# EXTRACT PROVIDED
EMPLOYMENT AGREEMENT



THIS EMPLOYMENT AGREEMENT (the "Agreement") is entered into effective this 31st day of July, 2015, by and between NU-MED PLUS, INC., a Utah corporation (the “Employer”), and Keith L. Merrell (the "Employee").


PREMISES


a)

Employee possesses expertise and experience as a Chief Financial Officer of both public and private companies.


b)

Employer desires to employ Employee as its Chief Financial Officer and Principal Financial Officer as well as secretary/treasurer.


c)

Employee desires to perform all of such services and accordingly, both Employee and Employer want to enter into a written agreement as to their understanding of the employment relationship.


AGREEMENT


FOR AND IN CONSIDERATION of the mutual covenants contained herein and of the mutual benefits to be derived hereunder, the parties agree as follows:


1.

Employment.  Employer hereby employs Employee to perform those duties generally described in this Agreement, and Employee hereby accepts and agrees to such employment on the terms and conditions hereinafter set forth.


2.

Term.  Subject to the terms and conditions of this Agreement, the term of this Agreement shall commence on the date of this Agreement and expire one year from its date and be renewed on an annual basis subject to thirty day termination right by Employer at any time during the term of this Agreement or any extension hereto with or without cause.


3.

Duties.  During the term of this Agreement, Employee shall be employed by Employer as its Chief Financial Officer and Principal Accounting Officer as well as its secretary/treasurer or such other comparable positions as requested by the board of directors.  In addition to the office set forth above, Employee agrees to serve in such other comparable office or position with Employer or any subsidiary of Employer and such as shall, from time to time, be determined by Employer's board of directors at additional compensation rates mutually agreed upon.    


4.

Compensation.

# SUPPLIED INFORMATION
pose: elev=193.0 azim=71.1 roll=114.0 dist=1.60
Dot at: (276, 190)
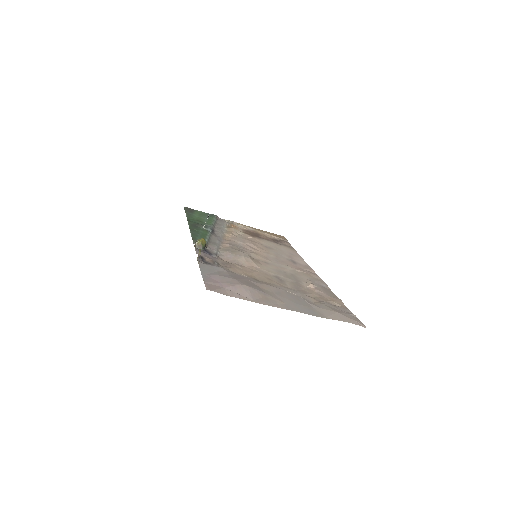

# TASKS TO CARRY OUT
1) From the employment agreement, extract the passage starting at "THIS EMPLOYMENT AGREEMENT" and ending at "and private companies.".
2) Continue the employment agreement from its last line onward.

# ANSWERS TO EACH TASK
1)
THIS EMPLOYMENT AGREEMENT (the "Agreement") is entered into effective this 31st day of July, 2015, by and between NU-MED PLUS, INC., a Utah corporation (the “Employer”), and Keith L. Merrell (the "Employee").


PREMISES


a)

Employee possesses expertise and experience as a Chief Financial Officer of both public and private companies.

2)
For the services outlined herein, Employee shall receive one hundred fifty thousand (150,000) shares of Employer’s restricted common stock for his first year of services.  For each additional year of service, Employee shall receive seventy-five thousand (75,000) shares of Employer’s restricted common stock annually.  If Employee leaves the employment of Employer prior to completing the full year of services for which he received the above shares of common stock, such shares shall be prorated to the month of service provide.  Accordingly, solely for purposes of example, if Employee leaves the employment of Employer after six months, even if terminated by Employer, Employee shall have earned seventy-five thousand (75,000) shares of the one hundred and fifty thousand (150,000) shares for his first year of service.  The shares not earned shall be returned and cancelled.  


5.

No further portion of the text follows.